§ Exercises:
1. Translate this sentence from the Vista score thread below into Spanish: "Mine is 3.6 on the laptop, only because of the video card."
2. Check each statement against the Vista score thread below. Answer yes or no, and quote the words from the thread that settle it.
(a) Geoff says his highest score is for the processor.
(b) alexandergre says the laptop score is held back by the video card.
(c) 20thCenturyBoy says the video cards scored low.
3. Carry on the Vista score thread below from the point where it stops.

# What is your Vista score?



## -gunut-

Mine is only 3.2 (I need a new video card)


----------



## stishdr

Mine is 4.2, should go up tomorrow when I add another 1gb stick of Ram, and I may try to get the 3.4ghz P4 (socket 478), then that will go up to...


----------



## Geoff

Mine is 3.6 on the laptop, only because of the video card.


----------



## alexandergre

on my laptop the score is 3,2 because for its ram. its 512MB


----------



## Shane

Well when i tried the RC2 i got 3.2 rating


----------



## staplerz

mines 5.0 because of my processor but my highest is like 5.9 i think


----------



## Geoff

My highest is 4.7, which is the processor.


----------



## Yo-Yo

2.9, but  I only have 512 mb of ram  CPU is 5.9  and video is about 4.5  ) i dont have vista anymore so I cant remember that well.


----------



## Jet

Where do I do this?


----------



## 20thCenturyBoy

Jet said:


> Where do I do this?



Control Panel - Preformance Information

Or atleast I think that's it.

I only had Vista on my computer for a few days. I know I scored high with my video cards, but pretty low with the processor. It didn't like my processor at all for some reason.

§ Material supplied:

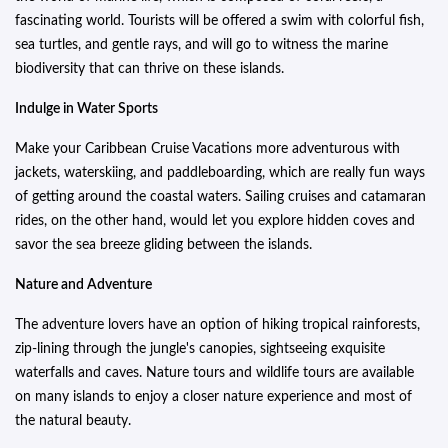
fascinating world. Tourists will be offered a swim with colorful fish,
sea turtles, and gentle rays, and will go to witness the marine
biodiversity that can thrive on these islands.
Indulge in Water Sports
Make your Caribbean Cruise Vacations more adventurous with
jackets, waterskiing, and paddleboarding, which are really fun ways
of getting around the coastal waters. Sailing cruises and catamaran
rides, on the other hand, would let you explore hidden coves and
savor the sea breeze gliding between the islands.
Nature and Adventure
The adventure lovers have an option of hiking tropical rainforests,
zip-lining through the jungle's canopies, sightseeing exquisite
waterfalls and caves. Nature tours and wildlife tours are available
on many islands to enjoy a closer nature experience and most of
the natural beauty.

* * *

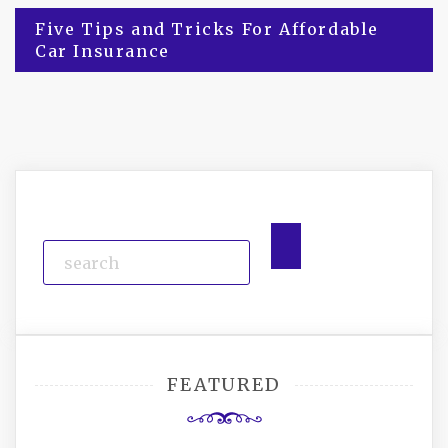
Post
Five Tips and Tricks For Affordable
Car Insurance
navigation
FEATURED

§ Responses:
1. La mía es 3.6 en la laptop, solo por la tarjeta de video.

2.
(a) Yes: "My highest is 4.7, which is the processor."
(b) No: "on my laptop the score is 3,2 because for its ram. its 512MB"
(c) No: "I know I scored high with my video cards, but pretty low with the processor."

3.
----------



## -gunut-

I have...

Processor: 5.1

RAM: 5.4

Graphics:  3.7

Gaming Graphics:  3.2

Primary hard disk:  5.5

(this is why I need a new card! lol)

I think this scoring thing is a great idea for fast check on video games and software.  [borat]Very Nice![/borat]


----------



## Emperor_nero

Jet said:


> Where do I do this?



You need to have Vista installed.


----------



## ezefosure

All of these are out of 10? lol


----------



## Geoff

Jet said:


> Where do I do this?


Right click on my computer > properties > then click on the score



ezefosure said:


> All of these are out of 10? lol


It's out of 5.9.  Right now the highest Vista can go to is 5.9, so in the future it will be possible to get a higher score.


----------



## kof2000

CPU:5.9
RAM:4.5
HDD:5.9
GPU:5.9
VDO:5.9

I know it is the cap because it was 5.9 at 3.3 ghz and is still 5.9 at 3.6ghz lol


----------



## speedyink

Total Score is 4.2, because of my processor.

Processor - 4.2
RAM - 4.5
Graphics - 4.9
Gaming graphics - 4.6
HDD - 5.4


----------



## ChrisFace

Here's Mine:

Processor 5.1
Memory 5.9
Graphics 5.9
G. Graphics 5.4
P. HD 5.4

My Base Score: 5.1


----------



## pies

4.2 
because of my cpu


----------



## stephensmia

Processor - 5.5
RAM - 4.5
Graphics - 4.6
Gaming graphics - 4.7
HDD -5.3

Score 4.5


----------



## heyman421

4.1 with a prescott and a x1300!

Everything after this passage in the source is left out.